The similarities are interesting. It’s a fight over who’s interests are included and prioritized in a lucrative space. If gaming makes money and had that much vitriol involved imagine how much worse it is at the scale of a nation. All power struggles become culture war online.

American, being the aging but dominant geopolitical entity on the planet, is a popular place to be. So naturally the fight for who benefits from America is gnarly as fuck and has a lot of racism.

Who has rights and who benefits from them sounds much grander than video games or fashion but who decides what is “in-group” is existential.

As we experience the Great Reshuffle over the next decade or two, the question of who is protected in a nation state couldn’t be more potent. And human nature means we are viewing it with as much sense as a gaggle of fashion editors. Being part of the in group in America is as ugly a business as any.

Categories
Culture Politics

Day 1457 and Cultural Values

I really tried to stay out of discourse on Twitter over Christmas break, alas being only human I stupidly decided to wade into discussions about American talent and our disgracefully broken immigration and visa system. It was a mistake.

A debate over type of work visa called the H-1B kicked off days of horrific anti-Indian racism which then created a bizarre backlash insinuating white Americans of having a culture of under-achievement. All over a broken program that brings in 65,000 workers in a country of 300m.
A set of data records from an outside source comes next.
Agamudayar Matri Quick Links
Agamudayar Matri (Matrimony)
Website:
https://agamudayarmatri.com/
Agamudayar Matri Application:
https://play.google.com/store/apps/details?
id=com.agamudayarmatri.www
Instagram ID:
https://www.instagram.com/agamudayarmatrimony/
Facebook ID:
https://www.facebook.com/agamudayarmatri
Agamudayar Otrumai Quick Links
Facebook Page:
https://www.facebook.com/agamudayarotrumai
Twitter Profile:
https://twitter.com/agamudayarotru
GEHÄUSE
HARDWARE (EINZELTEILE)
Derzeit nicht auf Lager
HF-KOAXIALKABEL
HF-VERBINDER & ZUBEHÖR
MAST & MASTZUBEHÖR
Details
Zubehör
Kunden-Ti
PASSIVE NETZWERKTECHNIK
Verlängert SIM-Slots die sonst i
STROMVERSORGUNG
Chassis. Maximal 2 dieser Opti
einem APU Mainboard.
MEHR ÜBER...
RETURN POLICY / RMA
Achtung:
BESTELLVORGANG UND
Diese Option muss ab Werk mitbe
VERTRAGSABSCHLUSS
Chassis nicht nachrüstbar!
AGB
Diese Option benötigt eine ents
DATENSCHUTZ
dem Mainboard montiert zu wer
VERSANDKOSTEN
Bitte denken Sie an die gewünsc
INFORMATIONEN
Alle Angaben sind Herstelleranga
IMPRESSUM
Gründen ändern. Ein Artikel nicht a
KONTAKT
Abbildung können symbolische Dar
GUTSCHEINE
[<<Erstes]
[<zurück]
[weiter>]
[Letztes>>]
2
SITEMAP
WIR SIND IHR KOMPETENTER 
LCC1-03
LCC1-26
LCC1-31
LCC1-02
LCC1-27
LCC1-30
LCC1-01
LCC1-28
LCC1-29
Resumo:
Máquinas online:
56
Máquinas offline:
Naturally people are pissed. The whole thing feels like it was designed to manufacture a schism between factions of the Republican Party as it touched some very raw nerves.

The “precariat” of lower middle class professional Americans took sucker punches from anonymous account and also Vivek Ganapathy Ramaswamy for having bad cultural values which has affected our willingness to compete for excellence.
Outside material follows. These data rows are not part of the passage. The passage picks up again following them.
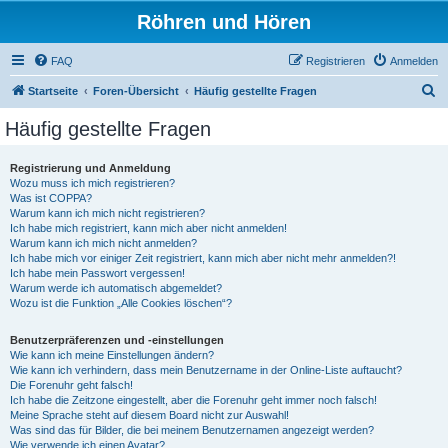
Röhren und Hören
FAQ
Registrieren
Anmelden
S
Startseite
Foren-Übersicht
Häufig gestellte Fragen
u
Häufig gestellte Fragen
c
h
Registrierung und Anmeldung
Wozu muss ich mich registrieren?
e
Was ist COPPA?
Warum kann ich mich nicht registrieren?
Ich habe mich registriert, kann mich aber nicht anmelden!
Warum kann ich mich nicht anmelden?
Ich habe mich vor einiger Zeit registriert, kann mich aber nicht mehr anmelden?!
Ich habe mein Passwort vergessen!
Warum werde ich automatisch abgemeldet?
Wozu ist die Funktion „Alle Cookies löschen“?
Benutzerpräferenzen und -einstellungen
Wie kann ich meine Einstellungen ändern?
Wie kann ich verhindern, dass mein Benutzername in der Online-Liste auftaucht?
Die Forenuhr geht falsch!
Ich habe die Zeitzone eingestellt, aber die Forenuhr geht immer noch falsch!
Meine Sprache steht auf diesem Board nicht zur Auswahl!
Was sind das für Bilder, die bei meinem Benutzernamen angezeigt werden?
Wie verwende ich einen Avatar?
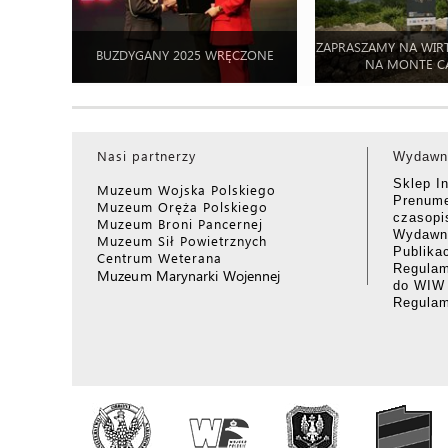
ZAPRASZAMY NA WIR
BUZDYGANY 2025 WRĘCZONE
NA MONTE C
Nasi partnerzy
Wydawn
Sklep I
Muzeum Wojska Polskiego
Prenume
Muzeum Oręża Polskiego
czasop
Muzeum Broni Pancernej
Wydawni
Muzeum Sił Powietrznych
Publika
Centrum Weterana
Regulam
Muzeum Marynarki Wojennej
do WIW
Regula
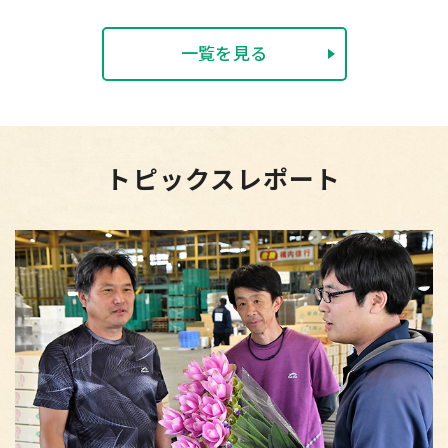
一覧を見る
トピックスレポート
Maybe someone else will remember this but I recall an incident during my childhood when Bill Cosby got canceled (no not for that) over statements suggesting that some portions of poor black American cultural values were not promoting success and achievement.
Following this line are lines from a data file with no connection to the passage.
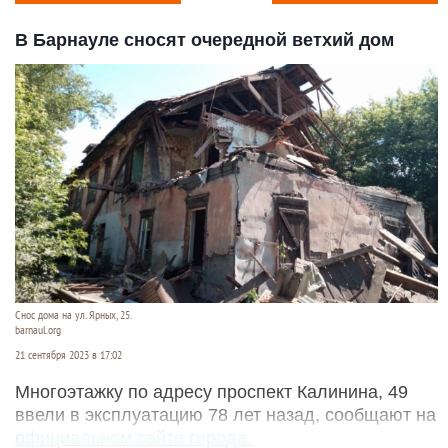
В Барнауле сносят очередной ветхий дом
Снос дома на ул. Ярных, 25.
barnaul.org
21 сентября 2023 в 17:02
Многоэтажку по адресу проспект Калинина, 49
ввели в эксплуатацию 78 лет назад, сообщают на
официальном сайте города.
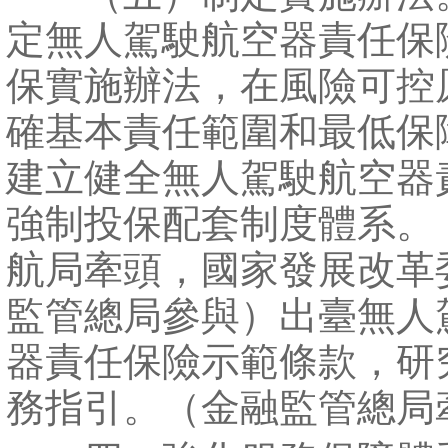
定無人駕駛航空器責任保
保實施辦法，在風險可控
確基本責任範圍和最低保
建立健全無人駕駛航空器
強制投保配套制度體系。
航局牽頭，國家發展改革
監管總局參與）出臺無人
器責任保險示範條款，研
務指引。（金融監管總局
If we had a similar cultural figure in white American that said something equivalent we’d probably get the same backlash as no one likes to hear told that they need to work on themselves. And in general people definitely don’t want to hear their flaws from someone who acts like their betters.

I think the bigger question is how is it that we found our values of hard work and achievement degraded. What has happened in our schools and in our workplaces that we are not aspiring to better ourselves. That’s where the heart of the issue is most tender and for good reason.

Categories
Culture Politics

Day 1454 and The Meek Shall Inherit The Earth

I’m so unsure of how the next decade or two will play out. Anyone with a firm degree of certainty on the matter is suspect in my mind.

History is alive and material progress rests on the intelligent coordination of resources. We are in the middle of an explosion of intelligence. Will we rise to the challenge as a species?

I’ve had a wild year. I suspect many others feel similarly. The global year of elections exposed many tensions even as it resolved some questions of who has the power and how it will be used.

I’m more optimistic than I expected to be at the start of the year. We are living inside William Gibson’s Jackpot. As intelligence explodes and my own capacity to coordinate with others improves I am hopeful.

It’s Christmas Eve which puts me in a reflective mood. Changes in human nature are rare. If we change at all, it happens over generations of incorporating cultural change as it is combined with significant changes in technical and material circumstance.

Christ’s birth represents a significant cultural change for humans. From low circumstances arose a new way of living. The mighty see the grace of the meekest among us.

As we meditate on the values our ancestors worked to build into civilization, do we have the capacity to set aside our pride in the face of change? May we humbly seek redemption in the mysteries of time.